- AIM OF THE EXERCISE:
Quote all of the data exactly as given. Skip every picture it contains.

- GIVEN INFORMATION:
Start of Block
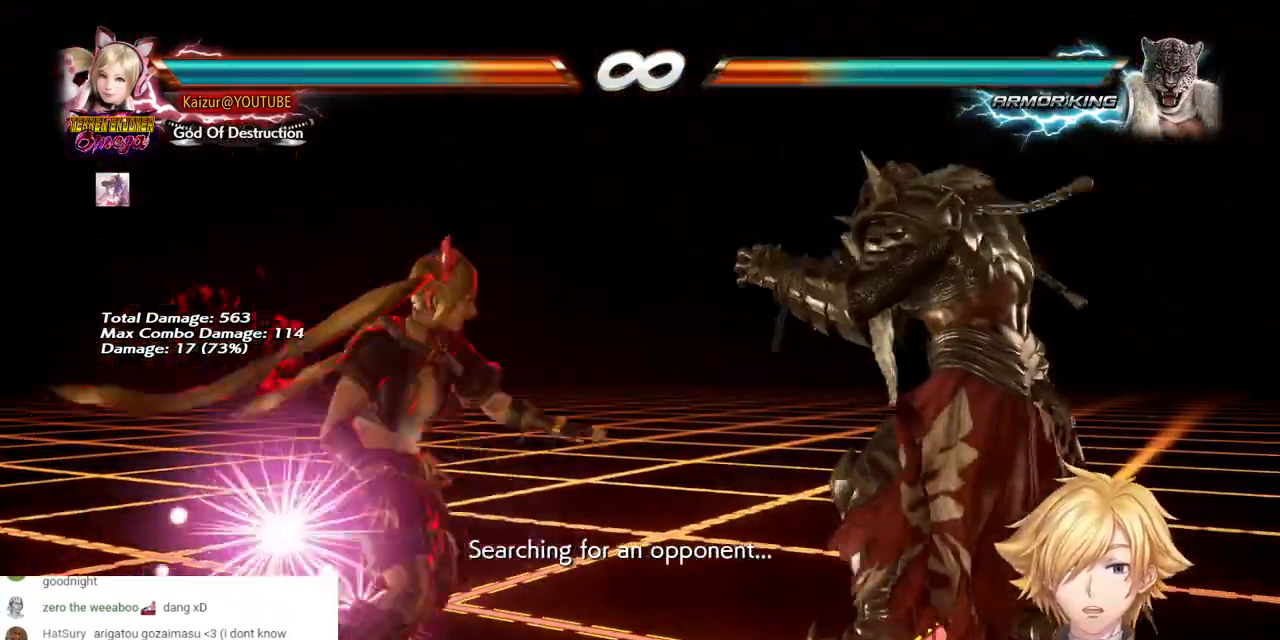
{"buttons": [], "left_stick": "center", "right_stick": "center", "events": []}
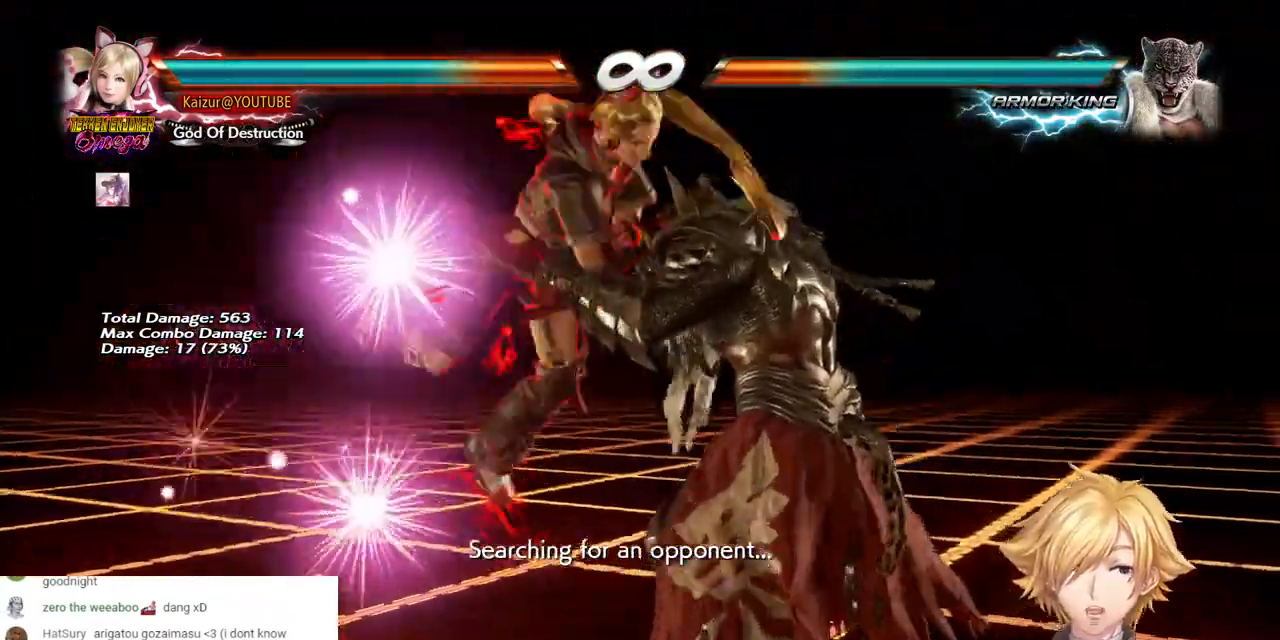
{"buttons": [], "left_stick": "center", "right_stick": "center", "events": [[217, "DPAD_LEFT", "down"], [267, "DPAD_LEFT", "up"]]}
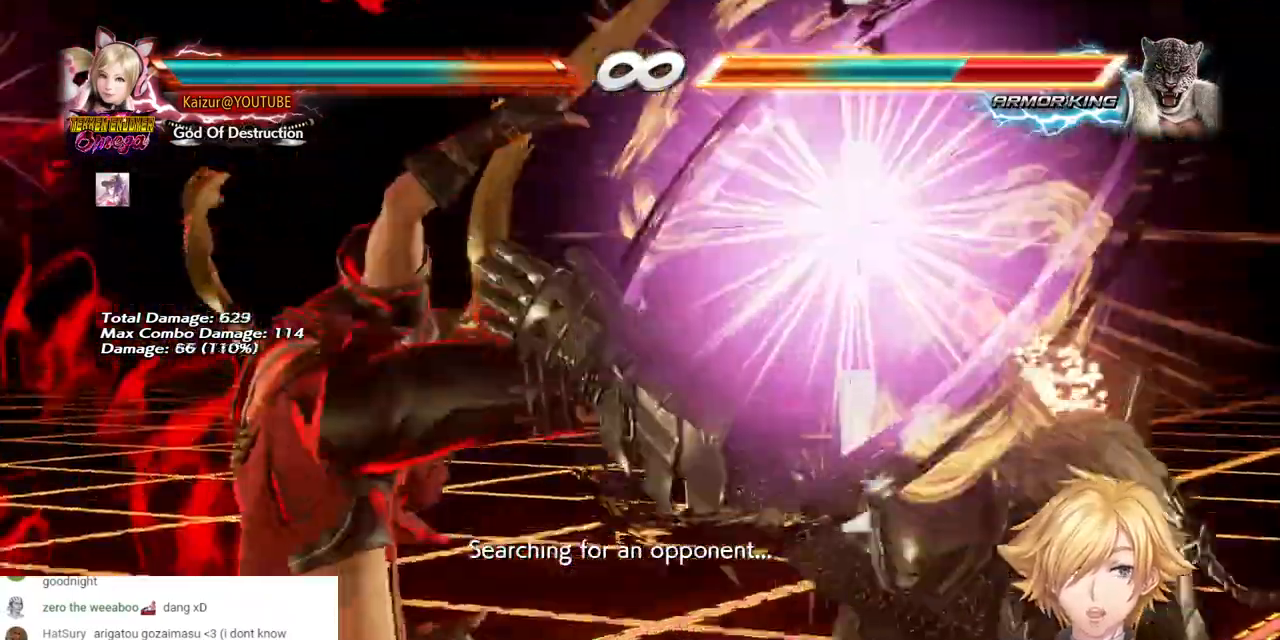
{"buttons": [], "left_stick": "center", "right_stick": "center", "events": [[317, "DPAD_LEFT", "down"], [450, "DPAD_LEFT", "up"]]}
End of Block
- REPLY TO THE TASK:
{"buttons": [], "left_stick": "center", "right_stick": "center", "events": []}
{"buttons": [], "left_stick": "center", "right_stick": "center", "events": [[217, "DPAD_LEFT", "down"], [267, "DPAD_LEFT", "up"]]}
{"buttons": [], "left_stick": "center", "right_stick": "center", "events": [[317, "DPAD_LEFT", "down"], [450, "DPAD_LEFT", "up"]]}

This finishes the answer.